Sarah Troy ClarkDiplômée de Berklee Music à Boston, Sarah Troy Clark se qualifie d’« amibe » qui est encore à la recherche d’elle-même tout en développant son talent. Originaire de Bragg Creek, en Alberta, elle a récemment réussi à placer trois de ses collaborations sur l’album pop ambiant de OBED intitulé Projections, en plus de chanter sur deux d’entre elles, « The Valley » et « Arms’ Length ».

« C’est le projet le plus en vue sur lequel j’ai travaillé jusqu’à maintenant », confie Clark avant d’ajouter que la scène pop de Nashville est actuellement en croissance. Dans son cas, le déménagement à Nashville a principalement été propulsé par des raisons économiques (« déménager dans une autre ville m’aurait coûté une fortune en loyer »), mais elle profite à fond de son temps passé à collaborer avec plein de gens créatifs et a plusieurs chansons dans les cartons.

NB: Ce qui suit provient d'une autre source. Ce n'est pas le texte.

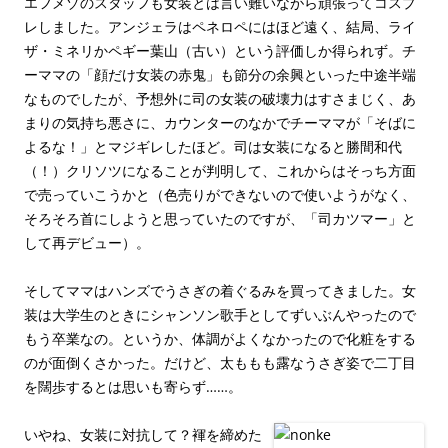
エフメゾのスタッフも女装とは言い難いながら頑張ってコスプ
レしました。アンジェラはペネロペにはほど遠く、結局、ライ
ザ・ミネリかペギー葉山（古い）という評価しか得られず。チ
ーママの「顔だけ女装の赤鬼」も節分の余興といった中途半端
なものでしたが、予想外に司の女装の破壊力はすさまじく、あ
まりの気持ち悪さに、カウンターのなかでチーママが「そばに
よるな！」とマジギレしたほど。司は女装になると勝間和代
（！）クリソツになることが判明して、これからはそっち方面
で売っていこうかと（色売りができないので使いようがなく、
そろそろ首にしようと思っていたのですが、「司カツマー」と
して再デビュー）。
そしてママはハンズでうさぎの着ぐるみを買ってきました。女
装は大学生のときにシャンソン歌手としてずいぶんやったので
もう卒業なの。というか、体調がよくなかったので化粧をする
のが面倒くさかった。だけど、太ももも露なうさぎ姿で二丁目
を闊歩するとは思いも寄らず……。
いやね、女装に対抗して？褌を締めた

« J’ai beaucoup de difficulté à retenir mon espoir », avoue-t-elle, parfaitement consciente qu’avoir un pied à Nashville n’est en rien une garantie. Bien qu’elle ait lancé six albums de manière indépendante – certains sociofinancés grâce à Indiegogo -, Clark tente de se concentrer sur l’écriture de chansons pour d’autres artistes.

« Tout ce que je veux c’est de continuer à faire ce que je fais et être heureuse, car c’est inouï de pouvoir faire ça », dit-elle. « C’est encore plus fou de penser que je pourrais y réussir. »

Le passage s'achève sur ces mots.